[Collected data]
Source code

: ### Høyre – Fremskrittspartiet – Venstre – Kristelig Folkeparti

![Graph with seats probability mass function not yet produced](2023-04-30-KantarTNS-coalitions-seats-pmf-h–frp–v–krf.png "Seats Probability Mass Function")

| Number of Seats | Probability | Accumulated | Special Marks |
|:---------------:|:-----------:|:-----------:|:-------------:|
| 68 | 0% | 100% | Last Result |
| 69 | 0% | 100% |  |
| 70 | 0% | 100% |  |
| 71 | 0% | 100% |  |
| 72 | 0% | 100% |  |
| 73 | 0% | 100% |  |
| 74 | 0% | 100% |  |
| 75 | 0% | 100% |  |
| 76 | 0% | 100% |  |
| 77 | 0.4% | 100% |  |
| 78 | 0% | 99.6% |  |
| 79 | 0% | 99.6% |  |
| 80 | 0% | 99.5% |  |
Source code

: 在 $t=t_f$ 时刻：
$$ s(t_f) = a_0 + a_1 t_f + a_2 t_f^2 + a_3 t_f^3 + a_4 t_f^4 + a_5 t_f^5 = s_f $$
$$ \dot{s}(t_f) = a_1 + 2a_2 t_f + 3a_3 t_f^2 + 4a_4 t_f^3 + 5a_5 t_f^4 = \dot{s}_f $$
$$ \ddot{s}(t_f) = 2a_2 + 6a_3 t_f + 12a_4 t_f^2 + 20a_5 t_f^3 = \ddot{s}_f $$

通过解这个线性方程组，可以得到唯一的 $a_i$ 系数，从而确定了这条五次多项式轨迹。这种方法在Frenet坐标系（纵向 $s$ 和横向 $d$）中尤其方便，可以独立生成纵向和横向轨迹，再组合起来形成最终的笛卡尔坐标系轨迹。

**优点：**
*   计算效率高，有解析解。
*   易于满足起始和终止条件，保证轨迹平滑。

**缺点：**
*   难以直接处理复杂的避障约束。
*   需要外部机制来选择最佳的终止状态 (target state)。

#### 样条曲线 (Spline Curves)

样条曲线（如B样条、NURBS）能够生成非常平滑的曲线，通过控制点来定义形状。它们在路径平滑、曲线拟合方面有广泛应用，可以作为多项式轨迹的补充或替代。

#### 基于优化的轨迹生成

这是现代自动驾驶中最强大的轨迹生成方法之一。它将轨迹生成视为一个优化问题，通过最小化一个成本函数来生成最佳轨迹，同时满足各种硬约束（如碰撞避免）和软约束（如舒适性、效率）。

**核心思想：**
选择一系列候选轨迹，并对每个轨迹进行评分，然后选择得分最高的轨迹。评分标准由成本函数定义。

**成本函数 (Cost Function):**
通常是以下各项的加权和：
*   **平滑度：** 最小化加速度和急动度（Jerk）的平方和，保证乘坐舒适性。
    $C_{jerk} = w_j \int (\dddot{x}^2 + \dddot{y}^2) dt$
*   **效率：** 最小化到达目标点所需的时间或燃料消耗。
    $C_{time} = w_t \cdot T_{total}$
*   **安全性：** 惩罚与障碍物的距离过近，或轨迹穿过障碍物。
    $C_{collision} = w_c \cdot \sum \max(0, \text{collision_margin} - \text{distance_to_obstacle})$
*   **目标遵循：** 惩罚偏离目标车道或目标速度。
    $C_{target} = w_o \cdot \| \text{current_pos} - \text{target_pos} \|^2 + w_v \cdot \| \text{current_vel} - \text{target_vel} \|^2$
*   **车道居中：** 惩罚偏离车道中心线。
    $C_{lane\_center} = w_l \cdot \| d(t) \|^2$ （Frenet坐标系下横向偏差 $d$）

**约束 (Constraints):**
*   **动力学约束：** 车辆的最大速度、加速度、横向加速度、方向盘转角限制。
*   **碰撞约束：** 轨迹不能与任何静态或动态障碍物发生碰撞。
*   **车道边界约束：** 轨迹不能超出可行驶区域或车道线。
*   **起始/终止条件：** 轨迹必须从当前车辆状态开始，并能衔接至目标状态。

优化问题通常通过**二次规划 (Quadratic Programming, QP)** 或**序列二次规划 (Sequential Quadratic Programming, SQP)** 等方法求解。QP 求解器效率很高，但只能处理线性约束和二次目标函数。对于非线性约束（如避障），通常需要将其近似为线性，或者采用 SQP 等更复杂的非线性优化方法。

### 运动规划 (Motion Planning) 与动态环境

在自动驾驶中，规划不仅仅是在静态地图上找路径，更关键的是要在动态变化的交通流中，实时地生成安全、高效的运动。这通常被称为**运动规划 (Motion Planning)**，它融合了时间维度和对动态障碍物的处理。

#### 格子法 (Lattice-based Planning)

WHAT IS EXPECTED: Your answer should be each line of the data that contains the word "Seats", copied as it stands.

EXERCISE RESULT:
![Graph with seats probability mass function not yet produced](2023-04-30-KantarTNS-coalitions-seats-pmf-h–frp–v–krf.png "Seats Probability Mass Function")
| Number of Seats | Probability | Accumulated | Special Marks |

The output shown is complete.